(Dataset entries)
__________________________________________________

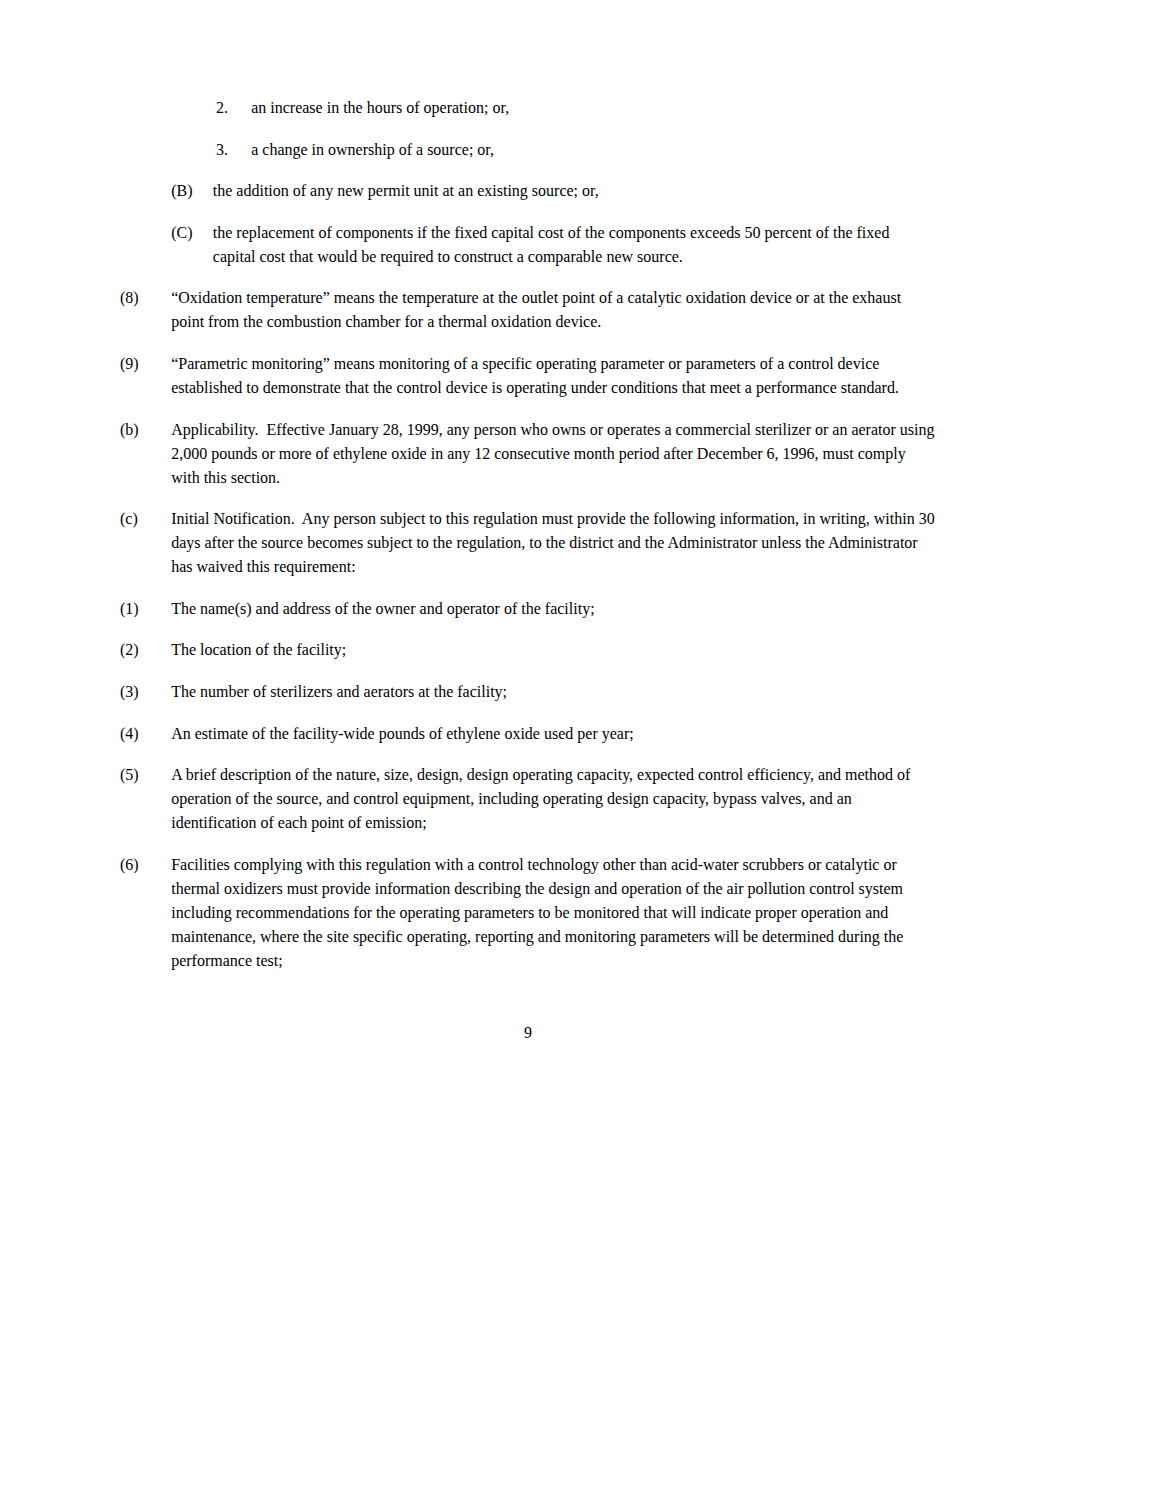2. an increase in the hours of operation; or,
3. a change in ownership of a source; or,
(B) the addition of any new permit unit at an existing source; or,
(C) the replacement of components if the fixed capital cost of the components exceeds 50 percent of the fixed capital cost that would be required to construct a comparable new source.
(8) “Oxidation temperature” means the temperature at the outlet point of a catalytic oxidation device or at the exhaust point from the combustion chamber for a thermal oxidation device.
(9) “Parametric monitoring” means monitoring of a specific operating parameter or parameters of a control device established to demonstrate that the control device is operating under conditions that meet a performance standard.
(b) Applicability. Effective January 28, 1999, any person who owns or operates a commercial sterilizer or an aerator using 2,000 pounds or more of ethylene oxide in any 12 consecutive month period after December 6, 1996, must comply with this section.
(c) Initial Notification. Any person subject to this regulation must provide the following information, in writing, within 30 days after the source becomes subject to the regulation, to the district and the Administrator unless the Administrator has waived this requirement:
(1) The name(s) and address of the owner and operator of the facility;
(2) The location of the facility;
(3) The number of sterilizers and aerators at the facility;
(4) An estimate of the facility-wide pounds of ethylene oxide used per year;
(5) A brief description of the nature, size, design, design operating capacity, expected control efficiency, and method of operation of the source, and control equipment, including operating design capacity, bypass valves, and an identification of each point of emission;
(6) Facilities complying with this regulation with a control technology other than acid-water scrubbers or catalytic or thermal oxidizers must provide information describing the design and operation of the air pollution control system including recommendations for the operating parameters to be monitored that will indicate proper operation and maintenance, where the site specific operating, reporting and monitoring parameters will be determined during the performance test;
9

__________________________________________________

• **What is required**
Verbatim transcription needed, from the opening line of the entries above through the line containing "(4) An estimate"; pictures do not belong in it.

• **Solution to the problem**
2. an increase in the hours of operation; or,
3. a change in ownership of a source; or,
(B) the addition of any new permit unit at an existing source; or,
(C) the replacement of components if the fixed capital cost of the components exceeds 50 percent of the fixed capital cost that would be required to construct a comparable new source.
(8) “Oxidation temperature” means the temperature at the outlet point of a catalytic oxidation device or at the exhaust point from the combustion chamber for a thermal oxidation device.
(9) “Parametric monitoring” means monitoring of a specific operating parameter or parameters of a control device established to demonstrate that the control device is operating under conditions that meet a performance standard.
(b) Applicability. Effective January 28, 1999, any person who owns or operates a commercial sterilizer or an aerator using 2,000 pounds or more of ethylene oxide in any 12 consecutive month period after December 6, 1996, must comply with this section.
(c) Initial Notification. Any person subject to this regulation must provide the following information, in writing, within 30 days after the source becomes subject to the regulation, to the district and the Administrator unless the Administrator has waived this requirement:
(1) The name(s) and address of the owner and operator of the facility;
(2) The location of the facility;
(3) The number of sterilizers and aerators at the facility;
(4) An estimate of the facility-wide pounds of ethylene oxide used per year;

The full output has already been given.